What to work on: Up to and including the line with "28: (675, 348)", please set down the entries below exactly, starting from the first line.

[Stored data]
........

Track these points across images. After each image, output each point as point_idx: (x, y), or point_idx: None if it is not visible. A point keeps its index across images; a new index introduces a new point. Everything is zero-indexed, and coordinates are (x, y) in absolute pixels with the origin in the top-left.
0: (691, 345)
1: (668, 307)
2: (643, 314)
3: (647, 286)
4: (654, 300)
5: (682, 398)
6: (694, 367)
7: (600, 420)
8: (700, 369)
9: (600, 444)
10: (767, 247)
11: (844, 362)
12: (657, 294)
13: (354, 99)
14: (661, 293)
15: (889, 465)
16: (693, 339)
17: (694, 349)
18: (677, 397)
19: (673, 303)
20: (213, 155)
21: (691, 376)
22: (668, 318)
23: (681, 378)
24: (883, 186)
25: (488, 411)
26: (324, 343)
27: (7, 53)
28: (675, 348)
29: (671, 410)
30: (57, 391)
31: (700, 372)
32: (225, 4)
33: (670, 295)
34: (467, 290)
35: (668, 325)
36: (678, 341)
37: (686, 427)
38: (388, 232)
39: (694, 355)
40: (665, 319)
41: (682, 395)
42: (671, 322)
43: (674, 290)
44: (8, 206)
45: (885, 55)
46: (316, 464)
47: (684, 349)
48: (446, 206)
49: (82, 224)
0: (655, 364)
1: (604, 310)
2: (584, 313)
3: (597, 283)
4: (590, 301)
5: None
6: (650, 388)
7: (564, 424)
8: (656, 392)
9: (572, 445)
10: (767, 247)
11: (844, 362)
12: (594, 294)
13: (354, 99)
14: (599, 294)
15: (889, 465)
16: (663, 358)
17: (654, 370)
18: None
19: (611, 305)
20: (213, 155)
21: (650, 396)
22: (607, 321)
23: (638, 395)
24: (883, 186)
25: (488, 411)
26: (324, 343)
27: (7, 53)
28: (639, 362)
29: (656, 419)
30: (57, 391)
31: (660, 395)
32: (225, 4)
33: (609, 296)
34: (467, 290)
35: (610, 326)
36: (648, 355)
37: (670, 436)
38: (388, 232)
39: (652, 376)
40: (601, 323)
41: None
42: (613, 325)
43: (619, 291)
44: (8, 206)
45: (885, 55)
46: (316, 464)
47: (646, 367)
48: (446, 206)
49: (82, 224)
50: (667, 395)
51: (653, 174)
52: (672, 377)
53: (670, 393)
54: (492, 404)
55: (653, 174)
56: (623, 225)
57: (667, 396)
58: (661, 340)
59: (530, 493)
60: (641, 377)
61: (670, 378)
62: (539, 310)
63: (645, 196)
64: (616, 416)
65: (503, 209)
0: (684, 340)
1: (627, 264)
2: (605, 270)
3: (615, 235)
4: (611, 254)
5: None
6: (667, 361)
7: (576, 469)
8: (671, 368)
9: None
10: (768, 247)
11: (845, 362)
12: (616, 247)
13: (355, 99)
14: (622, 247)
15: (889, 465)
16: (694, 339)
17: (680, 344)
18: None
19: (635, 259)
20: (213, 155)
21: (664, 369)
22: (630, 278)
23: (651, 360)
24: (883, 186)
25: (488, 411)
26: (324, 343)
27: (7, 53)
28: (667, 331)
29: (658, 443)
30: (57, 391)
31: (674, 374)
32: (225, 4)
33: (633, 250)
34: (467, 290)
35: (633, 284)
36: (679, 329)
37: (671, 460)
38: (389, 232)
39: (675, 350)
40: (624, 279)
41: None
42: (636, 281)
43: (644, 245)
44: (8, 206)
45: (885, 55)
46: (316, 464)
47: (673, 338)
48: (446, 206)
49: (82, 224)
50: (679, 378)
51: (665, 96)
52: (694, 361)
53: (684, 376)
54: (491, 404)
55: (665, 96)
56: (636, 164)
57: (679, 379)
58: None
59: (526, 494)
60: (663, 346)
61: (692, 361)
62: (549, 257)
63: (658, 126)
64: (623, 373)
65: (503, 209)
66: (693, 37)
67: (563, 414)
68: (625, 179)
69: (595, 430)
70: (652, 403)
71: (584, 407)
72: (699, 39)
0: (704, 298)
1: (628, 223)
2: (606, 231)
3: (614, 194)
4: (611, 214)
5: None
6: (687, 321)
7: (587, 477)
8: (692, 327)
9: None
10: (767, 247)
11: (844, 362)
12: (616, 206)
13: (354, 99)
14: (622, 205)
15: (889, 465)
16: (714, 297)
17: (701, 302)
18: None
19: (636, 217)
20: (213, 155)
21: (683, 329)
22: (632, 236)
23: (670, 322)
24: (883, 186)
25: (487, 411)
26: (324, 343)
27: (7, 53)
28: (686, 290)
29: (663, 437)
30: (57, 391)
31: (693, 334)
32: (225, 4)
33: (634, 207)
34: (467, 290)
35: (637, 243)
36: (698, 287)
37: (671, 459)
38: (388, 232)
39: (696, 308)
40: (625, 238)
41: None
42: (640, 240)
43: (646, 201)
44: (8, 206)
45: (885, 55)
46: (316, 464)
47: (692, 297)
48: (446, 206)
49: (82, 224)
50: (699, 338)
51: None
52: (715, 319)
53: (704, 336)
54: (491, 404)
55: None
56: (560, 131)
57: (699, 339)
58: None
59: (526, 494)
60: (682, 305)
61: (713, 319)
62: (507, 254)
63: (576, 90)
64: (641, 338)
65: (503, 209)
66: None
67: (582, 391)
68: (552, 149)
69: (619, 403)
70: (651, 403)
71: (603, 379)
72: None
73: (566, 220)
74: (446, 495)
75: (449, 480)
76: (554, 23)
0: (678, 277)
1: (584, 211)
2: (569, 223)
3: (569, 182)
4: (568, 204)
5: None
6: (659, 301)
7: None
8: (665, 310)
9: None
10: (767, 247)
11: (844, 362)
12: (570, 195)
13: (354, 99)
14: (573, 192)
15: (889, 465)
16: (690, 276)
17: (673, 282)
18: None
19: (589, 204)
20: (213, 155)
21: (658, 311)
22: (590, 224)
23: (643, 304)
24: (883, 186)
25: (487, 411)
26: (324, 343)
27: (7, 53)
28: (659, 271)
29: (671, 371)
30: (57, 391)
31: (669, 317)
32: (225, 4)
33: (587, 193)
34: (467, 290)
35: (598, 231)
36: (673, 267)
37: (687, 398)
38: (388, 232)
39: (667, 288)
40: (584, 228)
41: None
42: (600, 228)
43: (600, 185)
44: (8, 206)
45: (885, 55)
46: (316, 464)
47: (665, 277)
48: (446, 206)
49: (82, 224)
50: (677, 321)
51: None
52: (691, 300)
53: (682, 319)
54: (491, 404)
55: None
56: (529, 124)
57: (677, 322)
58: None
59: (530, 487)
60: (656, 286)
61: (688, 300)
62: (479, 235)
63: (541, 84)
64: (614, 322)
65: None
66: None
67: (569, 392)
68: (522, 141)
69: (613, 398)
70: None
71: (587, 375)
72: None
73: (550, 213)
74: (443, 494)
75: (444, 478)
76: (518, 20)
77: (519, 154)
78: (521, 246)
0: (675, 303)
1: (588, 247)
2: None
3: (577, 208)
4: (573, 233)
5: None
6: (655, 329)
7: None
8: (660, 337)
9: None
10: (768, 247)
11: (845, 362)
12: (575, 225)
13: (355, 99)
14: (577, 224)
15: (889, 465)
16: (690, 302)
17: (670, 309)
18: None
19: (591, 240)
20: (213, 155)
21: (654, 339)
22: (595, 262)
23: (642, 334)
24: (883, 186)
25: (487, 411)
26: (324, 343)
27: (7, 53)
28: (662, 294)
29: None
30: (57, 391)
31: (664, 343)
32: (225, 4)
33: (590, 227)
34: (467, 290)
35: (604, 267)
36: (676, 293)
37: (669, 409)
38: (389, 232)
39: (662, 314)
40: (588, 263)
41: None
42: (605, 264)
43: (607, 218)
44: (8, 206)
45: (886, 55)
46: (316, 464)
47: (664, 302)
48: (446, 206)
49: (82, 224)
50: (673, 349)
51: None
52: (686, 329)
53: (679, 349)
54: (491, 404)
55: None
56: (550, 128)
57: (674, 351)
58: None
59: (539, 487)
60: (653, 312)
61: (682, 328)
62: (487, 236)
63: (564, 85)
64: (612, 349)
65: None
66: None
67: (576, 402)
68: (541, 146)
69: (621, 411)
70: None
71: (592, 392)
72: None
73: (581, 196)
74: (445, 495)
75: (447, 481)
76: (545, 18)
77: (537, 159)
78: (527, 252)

........

Solution to this problem:
Track these points across images. After each image, output each point as point_idx: (x, y), or point_idx: None if it is not visible. A point keeps its index across images; a new index introduces a new point. Everything is zero-indexed, and coordinates are (x, y) in absolute pixels with the origin in the top-left.
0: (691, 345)
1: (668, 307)
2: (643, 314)
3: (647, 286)
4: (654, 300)
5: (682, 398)
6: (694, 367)
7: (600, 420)
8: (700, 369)
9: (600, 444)
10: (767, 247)
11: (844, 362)
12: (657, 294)
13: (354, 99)
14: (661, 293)
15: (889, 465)
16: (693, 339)
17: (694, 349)
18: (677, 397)
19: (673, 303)
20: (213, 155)
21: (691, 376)
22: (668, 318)
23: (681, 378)
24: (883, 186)
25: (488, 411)
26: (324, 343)
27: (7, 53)
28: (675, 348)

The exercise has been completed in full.